Srisaket Sor Rungvisai, Juan Francisco Estrada make compelling case for overlooked class

Kevin Iole
Combat columnist
Srisaket Sor Rungvisai, shown in a 2017 file photo, won a compelling victory with a majority decision over Juan Francisco Estrada Saturday in Inglewood, Calif., to retain the WBC super flyweight title. (Getty Images)

It was boxing’s not-so-hidden secret for years. If you wanted to see the most action on a regular basis, you’d watch the divisions from 122 pounds and under. Those are the fighters who often throw more than 1,000 punches in a fight and fight with a skill and a passion on a regular basis rarely seen in the heavier weights.

Part of boxing’s decline over the last several decades is that television all but ignored these elite fighters, allowing an all-time great like Ricardo Lopez to fight most of his glorious career in the shadows.

Slowly, that appears to be changing, and that couldn’t be better news for the health of the sport. On Saturday at The Forum in Inglewood, California, on the second super flyweight card promoted by Tom Loeffler and televised by HBO in five months, Srisaket Sor Rungvisai and Juan Francisco Estrada provided another compelling example of why their division is so compelling.

Rungvisai won a majority decision in a pitched battle that featured high-level skill and enormous power. Judges had it 117-111, 115-113 and 114-114, giving the win to Rungvisai, who retained his WBC super flyweight title. Yahoo Sports scored it 115-113 for Rungvisai.

Rungvisai is one of the hardest punchers in the sport pound-for-pound and barges forward for three minutes a round, 12 rounds a fight, bringing big-time heat. But Estrada, a slick counter puncher, fearlessly waded into danger and raked the Thai champion with sharp, clean shots.

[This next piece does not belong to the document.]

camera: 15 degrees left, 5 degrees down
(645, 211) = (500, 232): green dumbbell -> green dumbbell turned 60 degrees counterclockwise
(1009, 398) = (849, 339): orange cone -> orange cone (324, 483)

Neither man was just winging wild shots without thinking. They were setting up their attacks and using all of their skills to put on a high-contact, fast-paced, beauty of a fight. The 12th round was a stirring battle in which Estrada, behind on the cards and needing at least a big finish to have a shot, if not a knockout, summoned all his powers and put together the round of his life.

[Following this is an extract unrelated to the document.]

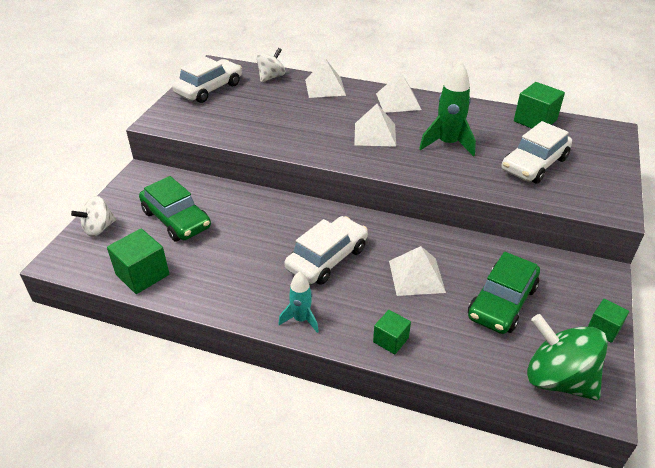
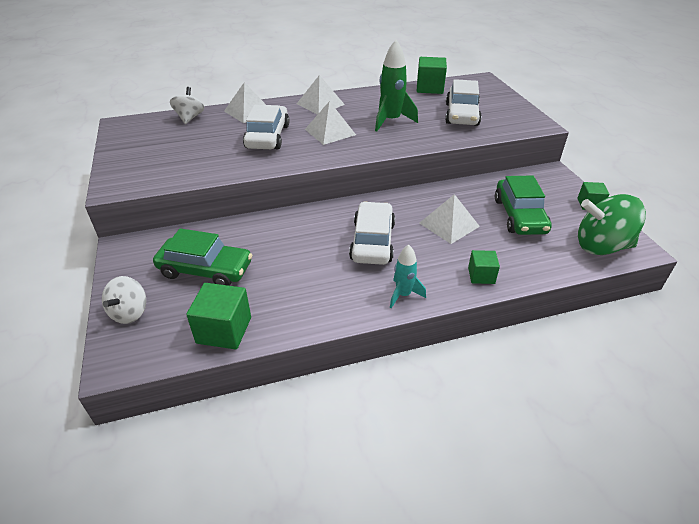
camera: 35 degrees left, 0 degrees up
(209, 89) = (138, 144): white car -> white car (268, 137)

He scored repeatedly with flush shots to the face that swelled Rungvisai’s cheeks and eyes, but did not put him down. Rungvisai was, he should have been, pleased with his work.

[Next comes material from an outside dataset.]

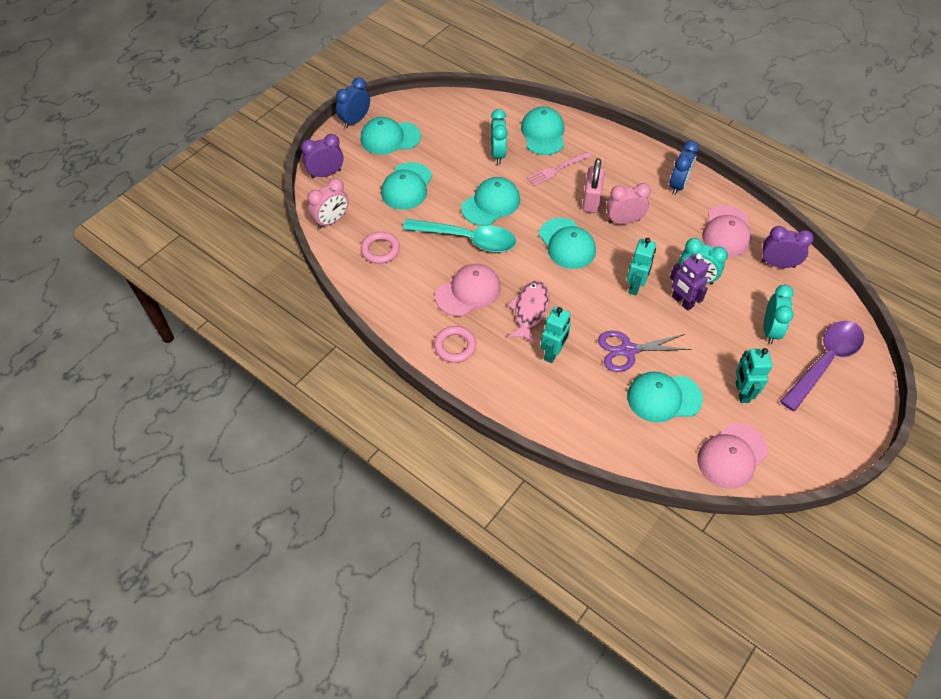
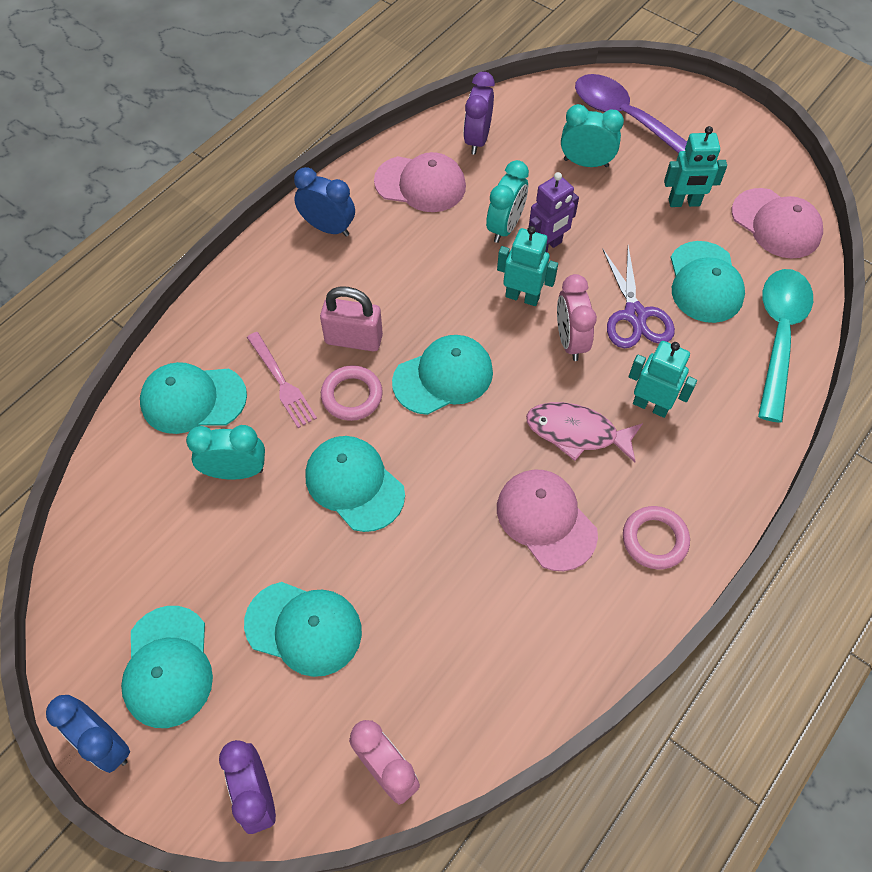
camera: 90 degrees left, 5 degrees up
(380, 250) = (459, 669): pink ring -> pink ring (352, 396)
(467, 239) = (433, 521): turquoise spoon -> turquoise spoon (778, 336)
(623, 221) = (397, 300): pink clock -> pink clock (570, 341)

“Estrada was a very good fighter,” Rungvisai said. “He was a good, strong fighter. I love this style of boxing and it was a tough fight.”

That it was, and it was just more proof in the overwhelming case that those who control which fights go on television in the U.S. need to open their eyes.

It was the kind of fight that demands a rematch — Estrada felt he’d won — and Runvisai said, “I’ll fight anyone at 115. I’ll fight Estrada again.”

That is some of the best news that a boxing fan could hope to hear. Even better news would be if the bout was enough to convince television executives to take off the blinders and give the same consideration to the the smaller weight fighters as they do to their larger brethren.